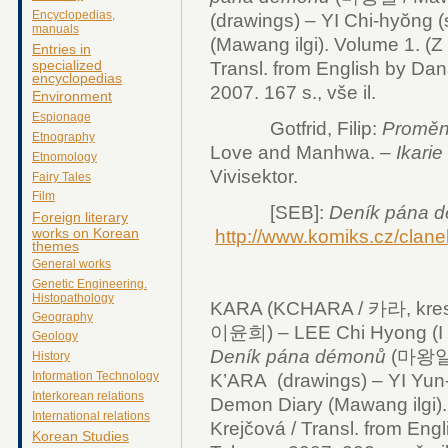
Encyclopedias,
(drawings) – YI Chi-hyŏng (
manuals
(Mawang ilgi). Volume 1. (Z 
Entries in
specialized
Transl. from English by Dan
encyclopedias
2007. 167 s., vše il.
Environment
Espionage
Gotfrid, Filip:
Proměn
Etnography
Love and Manhwa. –
Ikarie
Etnomology
Vivisektor.
Fairy Tales
Film
[SEB]:
Deník pána 
Foreign literary
works on Korean
http://www.komiks.cz/clan
themes
General works
Genetic Engineering.
Histopathology
KARA (KCHARA / 카라, kresby
Geography
이윤희) – LEE Chi Hyong (I Č
Geology
Deník pána démonů
(마왕일기 /
History
Information Technology
K’ARA (drawings) – YI Yun-h
Interkorean relations
Demon Diary (Mawang ilgi). 
International relations
Krejčová / Transl. from Eng
Korean Studies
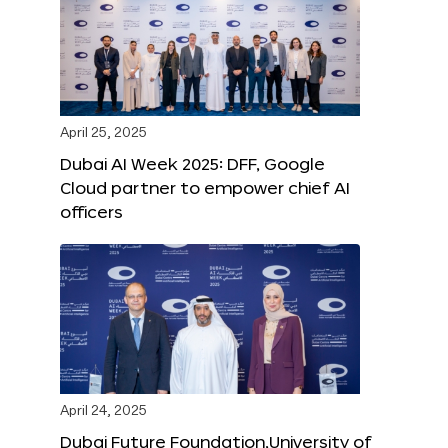
April 25, 2025
Dubai AI Week 2025: DFF, Google
Cloud partner to empower chief AI
officers
April 24, 2025
Dubai Future Foundation,University of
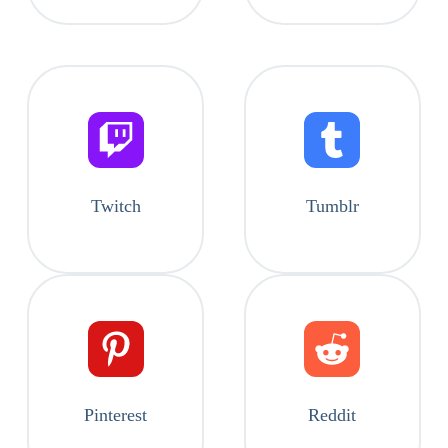
Twitch
Tumblr
Pinterest
Reddit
********
__What to produce__: Please report every line in the entries above that holds the string "Dubai".

__Answer to this problem__:
Dubai AI Week 2025: DFF, Google
Dubai Future Foundation,University of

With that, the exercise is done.